**Exercise details:**
According to the first post in the thread on code ownership, why is assigning copyright to the company better than having programmers own their code? Answer in one to three sentences.
Source passage Block Start
Furthermore as soon as programmers start touching each other's code, they no
longer have the legal benefits of ownership. So they have the choice between
licensing code to each other (winding up in the same bind as the company), or
else refusing each other's changes for their personal benefit (which will be a
nightmare for the company).

By contrast if you go the standard way and assign copyright to the company,
the company has no such potential headaches. Programmers who wish to use
company code have to get permission to do so, but they only have one party to
negotiate with. And programmers have no copyright incentive to block each
other's changes. This is better all around. Remember that the goal of a
company is to reduce the necessary friction in getting work done. Do whatever
reduces possible friction the most.

If programmers are bringing useful code from elsewhere to the company that
they plan to use elsewhere, then I would recommend having them either license
it to the company under very generous terms, sell it to the company and get it
licensed back, or rewrite their software. (Rewriting will likely take much
less time than they think it will.) But in the end the company really, really
needs to wind up with code that it controls and has full freedom to modify in
any way that it wants with a minimum of intellectual property encumbrances.

------
maxdemarzi
Belongs to the Company. Rights can be given by the company to re-use
functions/libraries to the developers (or open-sourced) as needed.

------
radu_floricica
If you're interested in attracting investors, then definitely ownership is
indicated. A licence to use the code can of course be granted to the
programmer.

But if you're not, then whatever makes you comfortable works. Just make sure
(and it's important) to have in in writing and reasonably solid.

------
bricestacey
If the author owns the code, it's very easy for him to quit without incurring
any losses and might simultaneously destroy the company. It's better that the
company own the code and license it to the author as needed for other
projects. I would imagine the author would have considerable equity - so it
should not be such a big deal.

------
CyberFonic
Intellectual property is an _asset_. If you are forming a company, then you
want it to have value and the value is the IP and the contracts it has with
the developers. As radu_floricica points out investors want to see more than a
coffee pot and dead palm tree as assets.

------
joshu
Acquirers will be concerned about who owns or has copied the code.

The company should own the code. I would recommend not granting rights beyond
that. You can always package parts up and open source them.

Don't labor under the illusion that your code is a beautiful, unique
snowflake...

------
KeyBoardG
It belongs to the company.

------
JoshKalkbrenner
Company
Source passage Block End
Raw data Block Start
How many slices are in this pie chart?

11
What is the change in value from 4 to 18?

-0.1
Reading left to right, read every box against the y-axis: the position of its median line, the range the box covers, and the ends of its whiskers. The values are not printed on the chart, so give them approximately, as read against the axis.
Raw data Block End
**Final answer:**
Once programmers touch each other's code, they must either license code to each other or refuse each other's changes for personal benefit, and company ownership avoids both problems. Programmers who want to use company code have only one party to negotiate with, and they have no copyright incentive to block each other's changes, which reduces friction in getting work done.